[Extract to read]

15 comments to More About Blennies

  • Sol Foo

    Hi Anna,

    Thanks for inviting me to your site! I love it! Especially the videos!! Keep it coming! :o )

    Best regards,

  • admin

    Greetings Sol,
    Thanks for visiting. I have lots of videos to share!

  • Could I ask you if this is photo ( is a Redspotted Blenny? I took this photo with my iphone while snorkeling off the Cambodian coast. Thanks in advance!

    • Hi Ben, it doesn’t quite look like the Red-spotted to me. The ones I’ve seen have a more distinctive face profile and when out of their holes have a smoother set of markings on their sides. That said, it is tough to identify from one photo. It does look like a Blenniella of some kind – maybe one of the rockskippers?

  • Mercedes

    I am fascinated with blennies! It all started three days ago when I was flipping through a book of marine life and came upon the most /wonderful/ sight. A BLENNY! :D I thought it was beautiful, anyway. Also, I did not know that the scooter blenny wasn’t a Blenny at all, but a dragonet. I thought the dragonets and Blennies were very closely related?

[/Extract to read]
[Data provided]

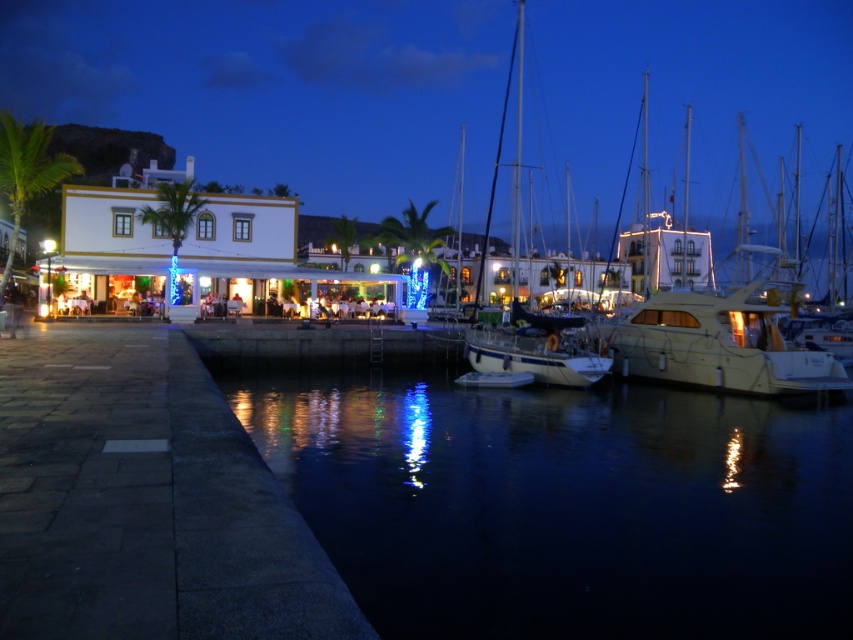
Question: Which point is farther to the camera?

Choices:
 (A) white glossy sailboat at center
 (B) matte yellow boat at right
 (C) dark reflective water at lower center

Answer: (B)

Question: Does white glossy yacht at center have a greater width compared to matte yellow boat at right?

Choices:
 (A) yes
 (B) no

Answer: (A)

Question: Which object is farther from the camera taking this photo?

Choices:
 (A) dark reflective water at lower center
 (B) white glossy sailboat at center
 (C) white glossy yacht at center
 (D) matte yellow boat at right

Answer: (D)

Question: Which of the following is the closest to the observer?

Choices:
 (A) (643, 516)
 (B) (659, 333)
 (C) (671, 353)
 (D) (540, 376)

Answer: (A)

Question: Does dark reflective water at lower center appear over matte yellow boat at right?

Choices:
 (A) yes
 (B) no

Answer: (B)

Question: Is dark reflective water at lower center below white glossy sailboat at center?

Choices:
 (A) yes
 (B) no

Answer: (A)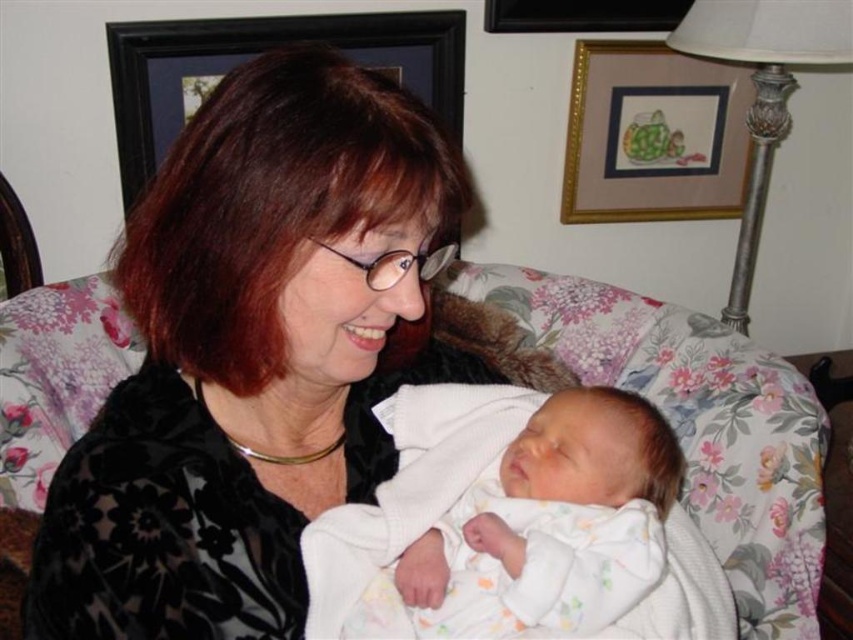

[/Data provided]

Required action A: From the blenny comment thread, extract the passage from "Thanks for inviting" to "videos to share!".
Required action B: In the blenny comment thread, what does Mercedes say the scooter blenny actually is?
The records play no part in these tasks.

Expected answer A:
Thanks for inviting me to your site! I love it! Especially the videos!! Keep it coming! :o )

    Best regards,

  • admin

    Greetings Sol,
    Thanks for visiting. I have lots of videos to share!

Expected answer B: A dragonet.